This article diagnoses the delay to root cause. The central idea, the one to carry into every incident, is what this series calls the latency-is-expected rule: a bounded ingestion delay is normal, so the first step is always to compare the observed latency against the expected window before you treat it as a fault. Get that ordering wrong and you spend an afternoon dismantling a healthy pipeline to chase data that was about to arrive on its own. Get it right and most of these incidents close in two minutes with a single query. The distinct causes that produce a real, abnormal delay are few and each has a confirming check: a query that filters on event time rather than ingestion time and therefore excludes rows that already arrived, agent buffering and batching that holds events before sending them, ingestion-volume throttling that extends latency under heavy load, a connector or pipeline lag specific to one source, and a dashboard that refreshes inside the normal latency window and shows a hole that fills itself. By the end you will be able to tell normal latency from a genuine delay, attribute a true delay to its cause, and act only when the situation is actually abnormal.

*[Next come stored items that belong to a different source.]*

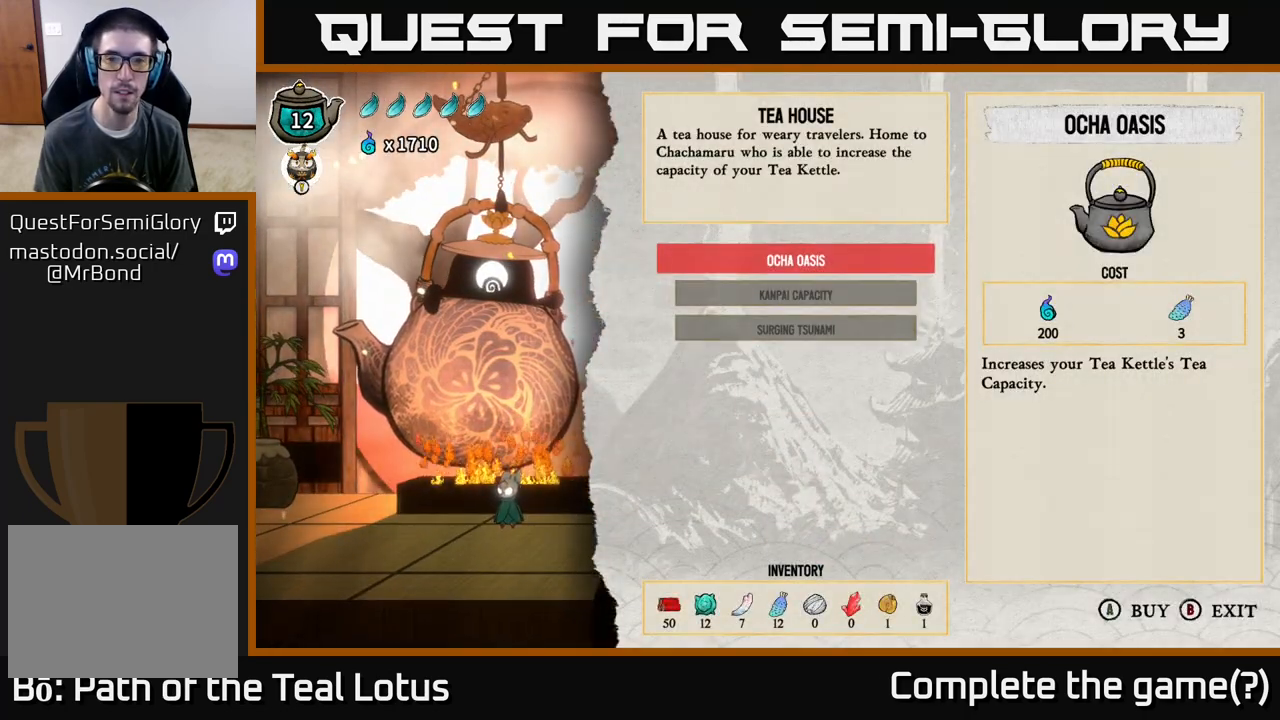
{"buttons": [], "left_stick": "up", "right_stick": "center", "events": [[350, "left_stick", "up"]]}
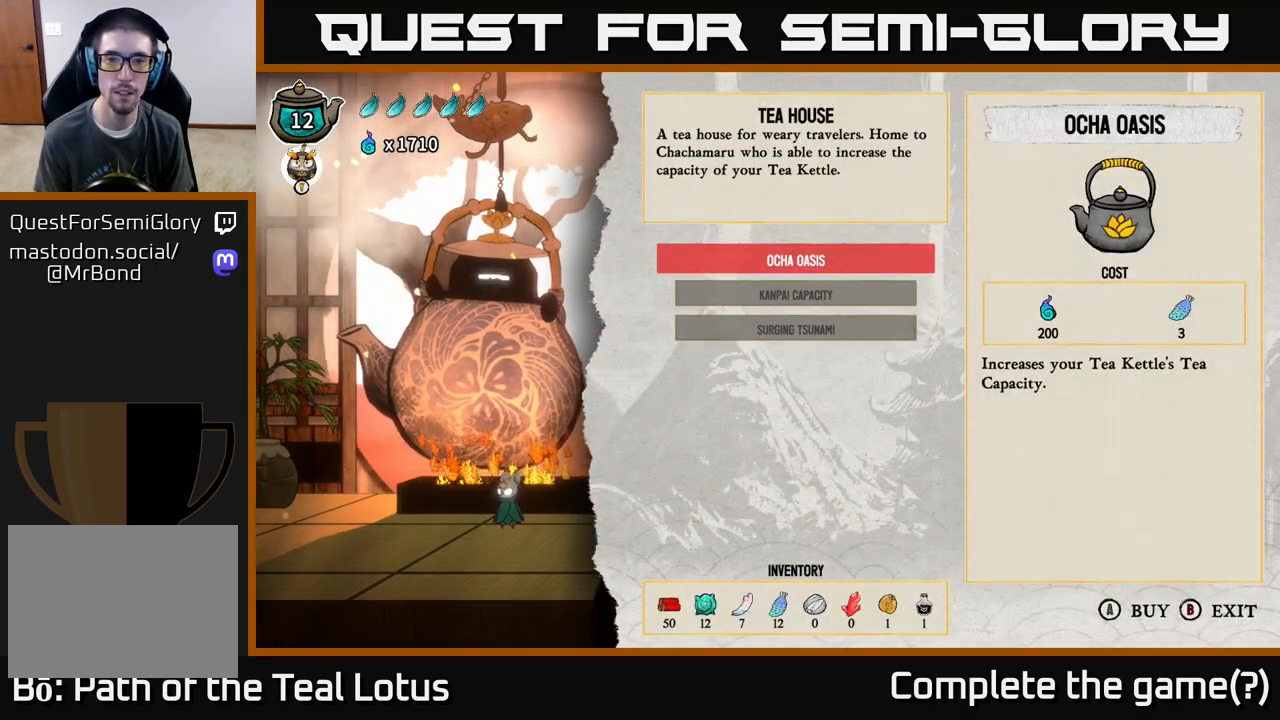
{"buttons": [], "left_stick": "center", "right_stick": "center", "events": [[33, "left_stick", "center"]]}
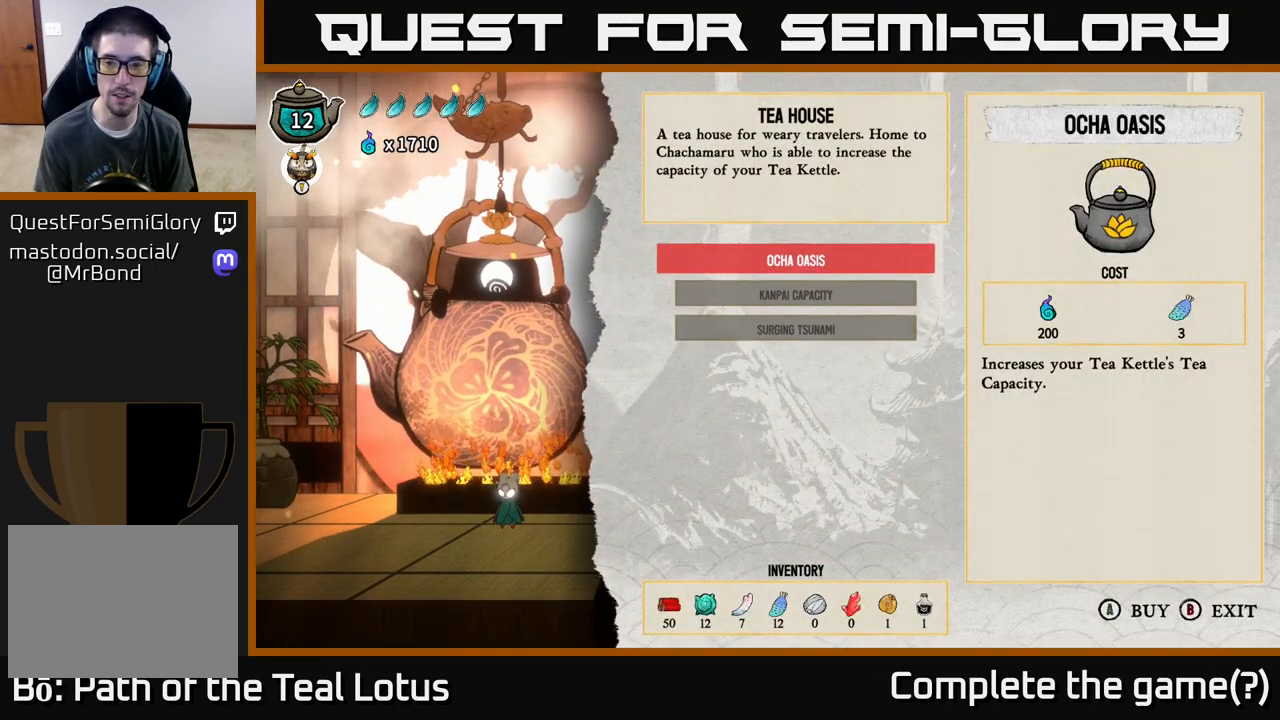
{"buttons": [], "left_stick": "center", "right_stick": "center", "events": [[33, "DPAD_DOWN", "down"], [150, "DPAD_DOWN", "up"]]}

What a Log Analytics ingestion delay actually means
When you send telemetry to a Log Analytics workspace, the data does not appear in a queryable table the instant the event fires. It passes through a sequence of stages, and each stage adds time. The source generates the event and stamps it with a time. A collection agent or a platform pipeline picks the event up, often buffering several events together rather than sending each one alone. The batch is transmitted to the Azure Monitor ingestion endpoint. The ingestion pipeline validates, parses, and routes the records to the correct table according to the schema and the data collection rule in force. Finally the records are committed to the indexed columnar store that the Kusto engine queries against. Only after that last commit can a query return the row. The total elapsed time across all those stages is the ingestion latency, and it is a property of the system working correctly, not a symptom of the system failing.

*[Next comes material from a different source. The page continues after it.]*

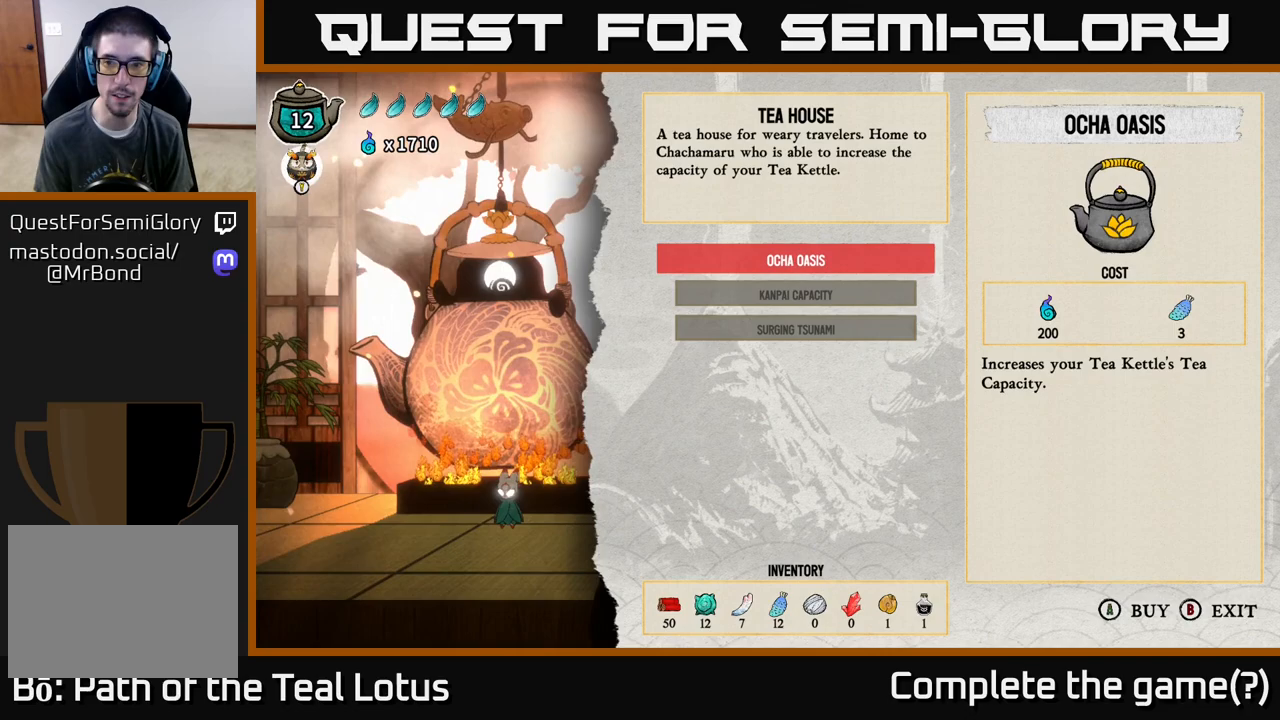
{"buttons": [], "left_stick": "center", "right_stick": "center", "events": []}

The reason this matters so much is that the symptom of normal latency is identical to the symptom of real data loss when you look only at an empty query result. A query that returns nothing for the last five minutes looks exactly the same whether the data is lost forever or simply still in transit. The empty result cannot, on its own, tell you which situation you are in. That is why the diagnosis has to start with the expected window. If the missing interval falls inside the normal latency window, the empty result is expected behavior and the correct action is to wait or to query a slightly older interval. If the missing interval extends well beyond the expected window, you have a genuine delay and you move to attributing it to a cause. The empty result is the symptom; the expected window is the ruler you measure it against; the cause is what you fix.
There is a sibling failure that looks similar and must be separated from this one. If telemetry never arrives at all, no matter how long you wait, that is not an ingestion delay, it is a no-data problem with its own distinct causes: a diagnostic setting that was never configured, an agent that is not running or not connected, telemetry routed to a different workspace than the one you are querying, or a data collection rule that does not associate the resource. That family is diagnosed separately in the companion piece on how to fix Azure Monitor missing logs and metrics, and the very first branch of any monitoring incident is deciding which family you are in. The test is simple and you will see it repeated throughout this article: does the data eventually arrive if you wait and widen the window? If yes, you have a delay, and this article is the right one. If no, you have a no-data problem, and the sibling article is the right one.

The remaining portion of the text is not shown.